From early childhood onward, nearly all meaningful teaching relies on language as a ”signification system.” Before the advent of LLMs, the signification produced in different teaching scenarios remained largely discrete. However, digitalization and intelligent technologies have accelerated the unification of these systems. Technology has, in essence, constructed a single, unified virtual intermediary world. In this digital world, people experience something akin to Jaques Lacan’s “mirror stage,” identifying themselves with the visual gestalt of their own bodies. Every technological design choice reflects the cultural background and conscious or unconscious biases of its creators. Since many of the most influential platforms are operated by well-funded companies, it is foreseeable that children using these corporate-controlled platforms will engage in machine-mediated perception shaped by norms created for detection and regulation rather than personal empowerment. This makes it essential to cultivate children’s critical thinking regarding information flows, their ability to filter information, and their capacity to reflect on symbolic systems within LLM information cocoons.
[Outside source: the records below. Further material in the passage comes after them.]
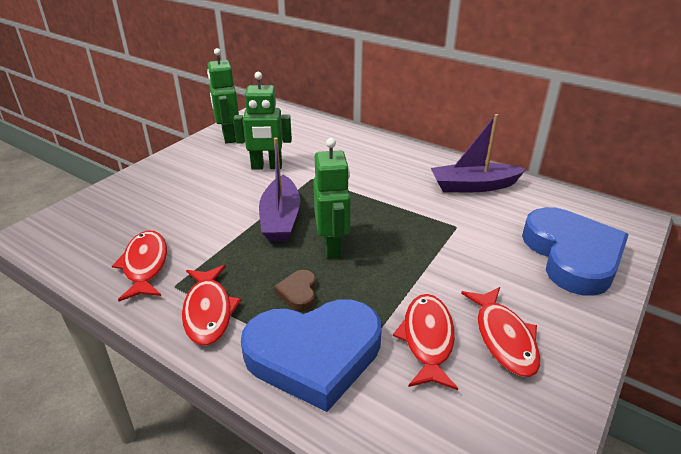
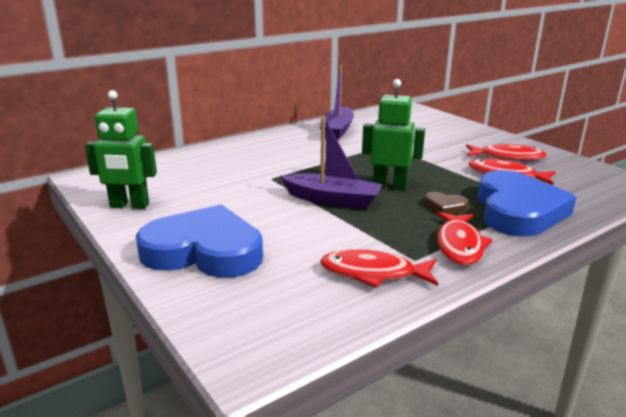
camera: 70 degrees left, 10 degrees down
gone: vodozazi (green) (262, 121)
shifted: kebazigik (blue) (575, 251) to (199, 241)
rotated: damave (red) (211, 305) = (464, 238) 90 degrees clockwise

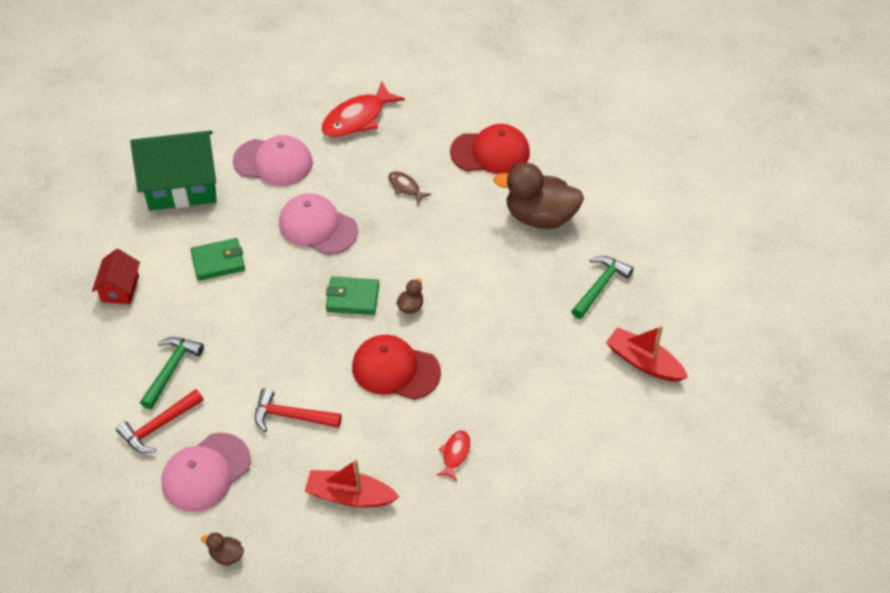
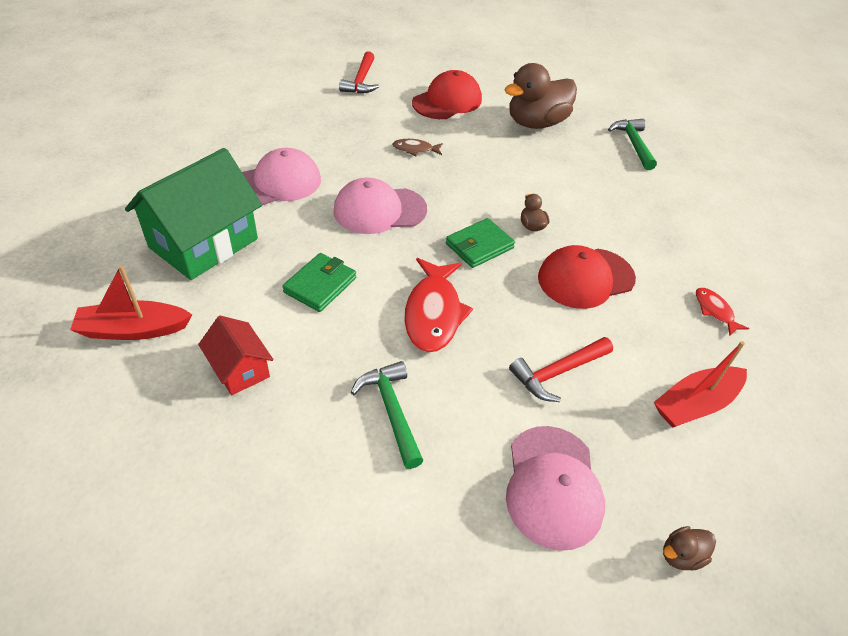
camera: 45 degrees left, 5 degrees down
shifted: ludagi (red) (647, 354) to (131, 302); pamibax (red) (160, 421) to (359, 72); damave (red) (363, 109) to (438, 305)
Learning in the intelligent era requires consideration of the relationship between “virtual situations in the real world” and “real situations in the virtual world.” As digital technology, AI, and networked environments converge, machines endow human beings with a new kind of “body,” extending physical presence into virtual space. With the combined influence of biotechnology, digital technology, and intelligent systems, the human body can no longer be understood solely as a biological organism; it also functions as a cultural body in the social sense, and on this basis becomes a technological body formed through new modes of embodiment in digital settings. Therefore, “machine perception” in the digital context, though seemingly “disembodied,” is actually a new form of perception in the virtual context. It is not opposed to “embodied cognition,” but instead an expansion of the research on “embodied cognition” learning based on a new definition of “body,” offering directions for understanding “embodied” cognition in the age of intelligent technologies.

Zhang Jingwei is an associate professor from the Faculty of Education at Northeast Normal University. This article has been edited and excerpted from Journal of Educational Studies, Issue 3, 2025.